Whenever I get in situations like that, I turn to creative work. It’s something you can control and I know what I’m doing. The book originally started as this small piece of creative therapy, and that’s when I really grappled with the idea of mental health and realized that maybe what I’m going through here isn’t what everyone is going through. I started realizing I had anxiety and depression, and started seeing a therapist.
The actual experience of going to therapy played into the book’s narrative. I see the alien character as a listener, someone who is more quiet. I think my relationship with my therapist informed that a lot. I was just thinking a lot about how I felt better after going to therapy, and what exactly that meant for me. This book became this metaphor for therapy but also another way for me to work out ideas and thoughts, and to put things to images.
So now that you’ve finished the book, do you feel like you’re on the other side of the therapeutic experiences?
I still haven’t figured out what it feels like. It feels so fresh. It’s definitely nice, because doing a book is such an isolated experience, and it might have been a strange choice because a lot of my depression and anxiety comes from self-isolation, so doing more of that might not have been good for me.
I was doing it alone. I felt so alone doing it. Now that it’s out and people are responding to it, it’s kind of cool. I didn’t know if that would ever happen. It’s very rewarding for me that people are seeing it and finding connections to it.
My favorite thing about the book is that you offer all these perspectives about happiness, sadness, and death. It felt oddly calming to read a lot of your takes on those issues. You talk about how it was creative therapy for you, do you feel like at the same time this book can help people dealing with the same issues when it comes to anxiety, depression and isolation?

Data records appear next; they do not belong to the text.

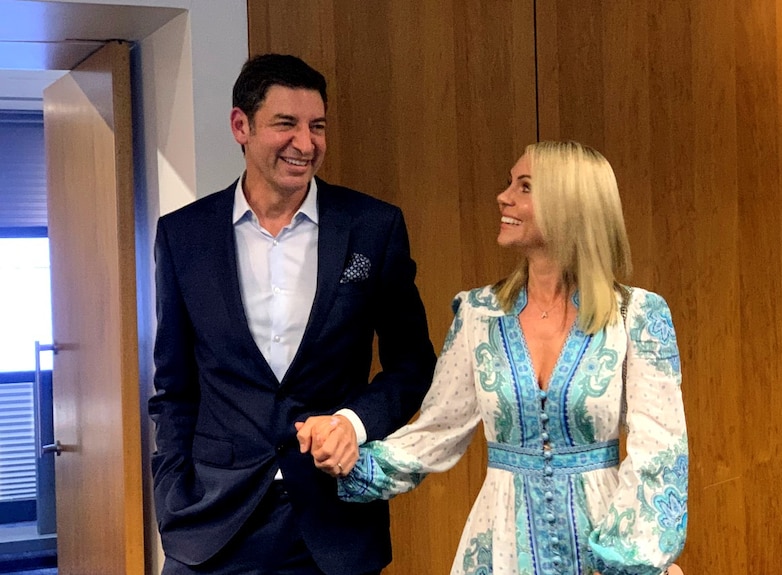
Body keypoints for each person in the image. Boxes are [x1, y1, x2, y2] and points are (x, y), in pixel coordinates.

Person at [337, 141, 688, 574]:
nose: (504, 197)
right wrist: (350, 462)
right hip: (499, 548)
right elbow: (437, 430)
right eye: (510, 184)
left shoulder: (636, 315)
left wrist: (635, 558)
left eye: (525, 187)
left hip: (603, 546)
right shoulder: (479, 314)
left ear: (569, 204)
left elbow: (661, 450)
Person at [148, 53, 436, 575]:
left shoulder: (374, 226)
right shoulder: (182, 235)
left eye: (317, 126)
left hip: (333, 526)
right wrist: (171, 497)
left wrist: (355, 422)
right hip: (211, 526)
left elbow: (413, 365)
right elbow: (174, 388)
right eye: (286, 124)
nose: (306, 144)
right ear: (242, 125)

I don’t think it’s aimed towards any audience in that way. I’m also wary of claiming any therapeutic benefit because I’m not a licensed therapist. I think a lot of creatives deal in that space, and it’s a tricky space to be in. For me, it helped me put words to things I was going through. To the extent that it becomes that for other people to describe what they’re going through, this is what I hope for. I don’t think it has to be a particular audience or a particular group of people. Part of why I read and why I consume art and entertainment is for comfort and escapism. Having those two things as part of the DNA of this book is helpful.

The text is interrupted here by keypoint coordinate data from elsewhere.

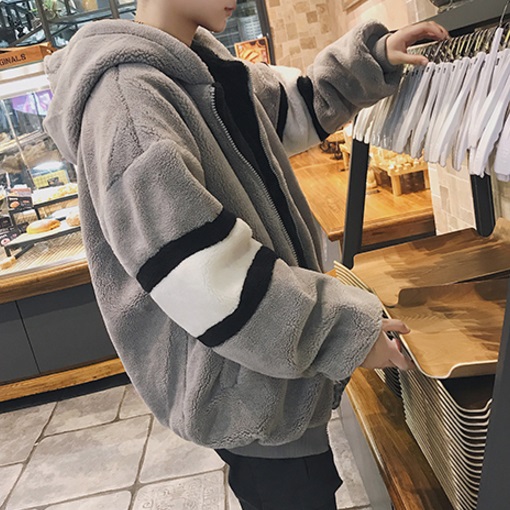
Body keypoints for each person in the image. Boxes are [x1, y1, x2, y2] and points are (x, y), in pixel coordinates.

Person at [43, 2, 448, 508]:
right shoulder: (129, 104)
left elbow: (296, 105)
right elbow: (205, 277)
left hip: (265, 365)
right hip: (247, 383)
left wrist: (374, 57)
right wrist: (341, 333)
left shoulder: (195, 65)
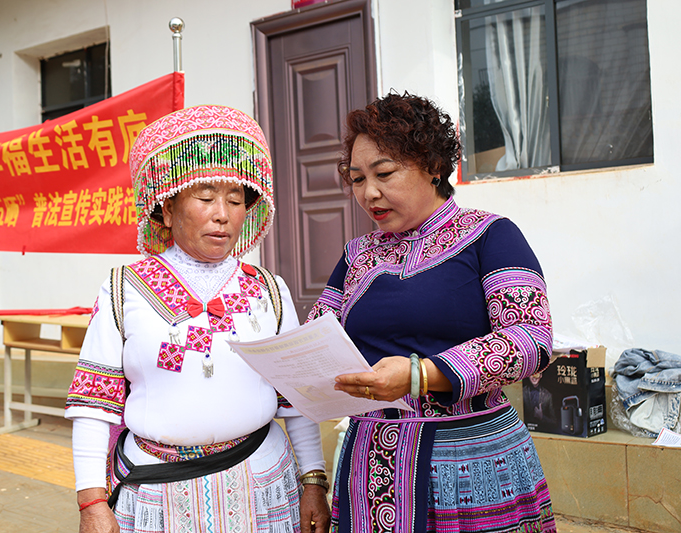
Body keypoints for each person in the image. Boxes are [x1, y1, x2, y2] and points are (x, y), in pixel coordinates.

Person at [65, 105, 331, 533]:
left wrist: (314, 482)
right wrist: (92, 502)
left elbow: (297, 401)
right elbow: (93, 406)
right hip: (157, 494)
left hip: (263, 485)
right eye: (205, 197)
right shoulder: (123, 289)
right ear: (167, 209)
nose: (222, 213)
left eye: (235, 199)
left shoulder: (269, 290)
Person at [307, 93, 556, 532]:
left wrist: (419, 375)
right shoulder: (356, 254)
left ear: (434, 166)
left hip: (470, 463)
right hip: (371, 468)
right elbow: (317, 337)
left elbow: (530, 339)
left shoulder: (490, 236)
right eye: (357, 178)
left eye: (384, 173)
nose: (369, 193)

Did you know right away you wanted to format the book with words and accompanying illustrations?
The thing about the format I was excited about is that it’s a metaphor for the Twitter narrative. I like the idea that as you go through the book, you get different stories of different characters, and sometimes they interact, sometimes they don’t. I wanted to translate the narrative style of a Twitter timeline, which I hadn’t seen before. To me, that was an interesting part of the puzzle. How can I translate that to a book? I think having visual cues and illustrations to track things was a big part of that.

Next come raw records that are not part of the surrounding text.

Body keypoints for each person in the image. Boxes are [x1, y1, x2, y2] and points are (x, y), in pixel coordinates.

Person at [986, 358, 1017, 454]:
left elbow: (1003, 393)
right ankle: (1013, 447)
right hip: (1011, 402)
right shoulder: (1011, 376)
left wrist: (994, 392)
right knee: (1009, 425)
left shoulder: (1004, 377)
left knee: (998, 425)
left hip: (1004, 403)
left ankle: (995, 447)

You talked about Twitter as an end goal, and you obviously have a lot of different options as to what you want to do next in your career. Has putting together this book provided any clarity as to your future plans?
There are more options now which might lead to less clarity. I don’t think I’ve ever been someone to figure out one path and stick to it. I’m not sure I want to do another book like this again. I’m trying to think about what interests me for my next step. I did a play in Toronto in October. I’ve always been a theater kid. I’m interested in figuring out how to do another play. It’d be nice to do another book, but maybe not in illustrated form. I’m not sure. Right now, I’m trying to keep everything open, and see what excites me the most.